Principal Investigators:
Prof. William Tang, the PI of this project, originally began the Princeton Gyrokinetic Toroidal Code (GTC-P) project in 2008 with the goal of producing a modern HPC application code capable of delivering discovery science for increasing problem size by effective utilization of the most advanced supercomputing platforms. He was also the U.S. PI for the National Science Foundation-supported G8 Exascale Computing for Global Scale Projects Program in Fusion Energy that successfully ported GTC-P to leading HPC systems in Europe and Japan as well as in the US. This activity has currently been extended to top supercomputing systems worldwide to carry out comparative performance studies with “time to solution” and “energy to solution” as the relevant metrics.
Dr.

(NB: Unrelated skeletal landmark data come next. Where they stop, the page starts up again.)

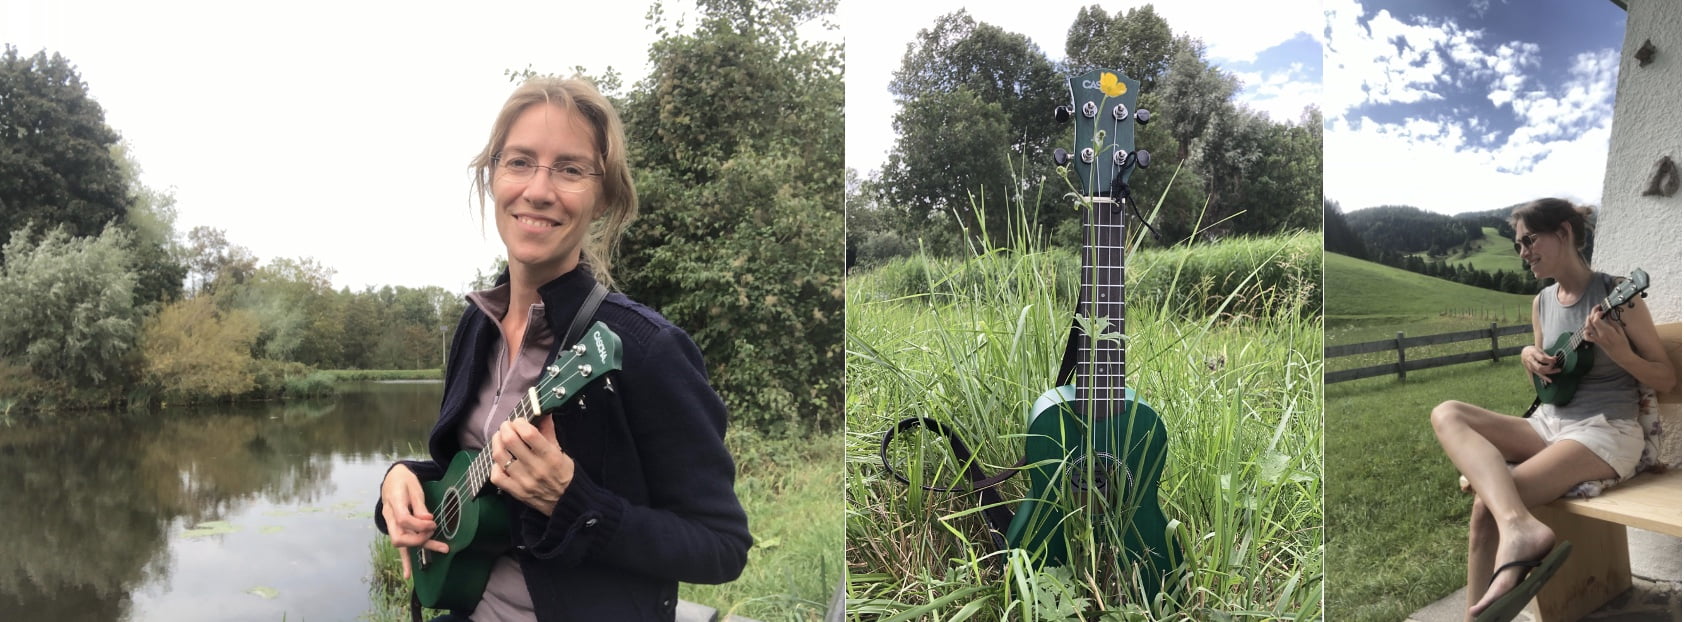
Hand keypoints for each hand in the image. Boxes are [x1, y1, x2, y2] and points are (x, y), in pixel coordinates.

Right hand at [380, 464, 448, 578]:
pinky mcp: (396, 529)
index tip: (433, 522)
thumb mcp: (414, 488)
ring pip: (402, 543)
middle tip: (433, 531)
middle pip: (399, 537)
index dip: (419, 524)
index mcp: (393, 503)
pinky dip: (405, 561)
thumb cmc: (404, 481)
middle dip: (418, 539)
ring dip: (422, 547)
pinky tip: (408, 575)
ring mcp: (391, 524)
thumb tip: (428, 520)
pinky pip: (400, 547)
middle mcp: (389, 517)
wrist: (392, 479)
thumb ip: (420, 505)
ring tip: (444, 549)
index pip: (403, 520)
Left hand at [489, 417, 573, 515]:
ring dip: (497, 442)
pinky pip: (496, 476)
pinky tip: (500, 461)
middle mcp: (535, 468)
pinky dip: (495, 465)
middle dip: (505, 428)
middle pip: (510, 441)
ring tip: (500, 438)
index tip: (519, 421)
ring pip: (500, 456)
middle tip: (507, 426)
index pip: (528, 434)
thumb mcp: (560, 452)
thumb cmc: (564, 474)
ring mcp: (523, 481)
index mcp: (550, 456)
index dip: (520, 422)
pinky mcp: (515, 492)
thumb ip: (548, 432)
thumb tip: (543, 413)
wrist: (566, 502)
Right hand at [1522, 345, 1561, 381]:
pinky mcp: (1532, 371)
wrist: (1524, 353)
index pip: (1542, 359)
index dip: (1550, 360)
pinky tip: (1550, 380)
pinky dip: (1545, 378)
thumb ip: (1546, 355)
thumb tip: (1555, 359)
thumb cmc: (1533, 351)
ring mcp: (1530, 367)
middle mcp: (1530, 361)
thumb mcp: (1539, 350)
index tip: (1555, 359)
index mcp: (1532, 354)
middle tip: (1555, 364)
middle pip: (1540, 367)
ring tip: (1558, 370)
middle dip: (1549, 367)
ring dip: (1550, 372)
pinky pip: (1539, 375)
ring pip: (1540, 372)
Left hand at [1581, 305, 1632, 358]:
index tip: (1602, 310)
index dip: (1597, 313)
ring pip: (1587, 328)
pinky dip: (1585, 331)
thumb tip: (1608, 314)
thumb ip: (1613, 322)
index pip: (1595, 320)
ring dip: (1588, 320)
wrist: (1621, 355)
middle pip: (1590, 322)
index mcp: (1607, 331)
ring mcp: (1596, 338)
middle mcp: (1599, 334)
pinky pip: (1587, 337)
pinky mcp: (1596, 342)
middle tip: (1597, 308)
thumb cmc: (1623, 343)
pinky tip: (1589, 327)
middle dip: (1592, 313)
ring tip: (1593, 315)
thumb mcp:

Bei Wang is the current lead developer for the GTC-P code and has extensive experience in porting and optimizing the code on a variety of multi-core and many-core systems worldwide. Most recently, she has successfully ported the code to Stampede’s Intel® Xeon Phi™ Coprocessor system at NSF’s Texas Advanced Computing Center and at the world-leading Tianhe – 2 system in China. Significant results operating in symmetric mode have been obtained, and active development of a more efficient offload mode implementation is currently in progress. More recently, she has actively collaborated on GTC-P performance studies with the Intel® PCC in ETH-Zurich to significantly advance progress in this key area.
Dr. Khaled Ibrahim, a Computer Science expert in performance modeling and simulation acceleration in the computer science division of the University of California Lawrence Berkeley National Lab (LBNL), has been the lead member of the CS team there engaged specifically in active collaborations with Princeton on modernizing the GTC-P code. In particular, he has led the R&D efforts that have enabled GTC-P to exploit the optimization of “scatter” and “gather” operations on modern multi-core and many-core systems. He will also explore the best way to effectively use the cache and memory hierarchy in the Xeon Phi architectures.
Dr. Carlos Rosales is Co-Director of the Advanced Computing Evaluation Laboratory at the TACC, where his main responsibility is the evaluation of new computer architectures relevant to High Performance Computing. His areas of expertise are benchmarking, code optimization, and computational fluid dynamics. Dr. Rosales has worked on code optimization for the Intel® Xeon Phi™ coprocessor since its pre-production days, and works closely with Intel engineers in several areas related to performance and stability of codes deployed on the Intel® Architectures.
Description:
The Intel® PCC at Princeton University’s Institute for Computational Science & Engineering in partnership with the TACC and LBNL will focus on conducting a systematic collaborative case study on the Intel® Xeon Phi™ coprocessor of a discovery-science-capable particle-in-cell (PIC) production code named Gyrokinetic Toroidal Code -Princeton (GTC-P). This work will involve exploiting vectorization and determining the best strategy for dealing with the last level of the cache used in Intel® Xeon Phi™ coprocessors. In particular, the associated R&D will explore the best ways to use the memory hierarchy in the Knights Landing (KNL) architecture. Additionally, improved efficiency of the offload programming model on the Knights Corner (KNC) architecture will also be addressed. Overall, the aim is to produce a successful case study to demonstrate the performance of advanced PIC algorithms on Intel® Architectures.
In order to more efficiently utilize the full power of Intel® Xeon Phi™ coprocessors, it is important that the applications utilize all cores and vector units effectively. This will accordingly involve investigation of optimization opportunities on data parallelism for two key kernels in GTC-P featuring algorithmic level “scatter” and gather” operations. Specifically, the optimizations will include careful examination of data layouts (Array of Structure and Structure of Array), data alignment, data prefetching, intrinsics, and auto-vectorization. In addition, the R&D will involve exploring the best strategy for dealing with the last level of the cache hierarchy that is used in the Intel® Xeon Phi™ coprocessor series. Since the KNL architecture soon to be accessible on “Cori” at NERSC/LBNL, on “Theta” at ALCF/ANL, and on “Stampede II” at TACC will feature a hierarchy of dynamic memory capabilities, this Intel® PCC has special interest in analyzing the access pattern of different data structures to guide the allocation to the various dynamic memories. For the current generation KNC architecture featured on “Stampede,” we plan to add an “offload pragma” with the goal of improving offloading of the loops in these key kernels, while keeping nearly the same performance as the native version. Deploying an efficient offload programming model is necessary for properly performing application production runs on leadership-class computing facilities (such as Stampede and TH-2) where supporting direct MPI communication involving Intel® Xeon Phi™ coprocessors is quite challenging.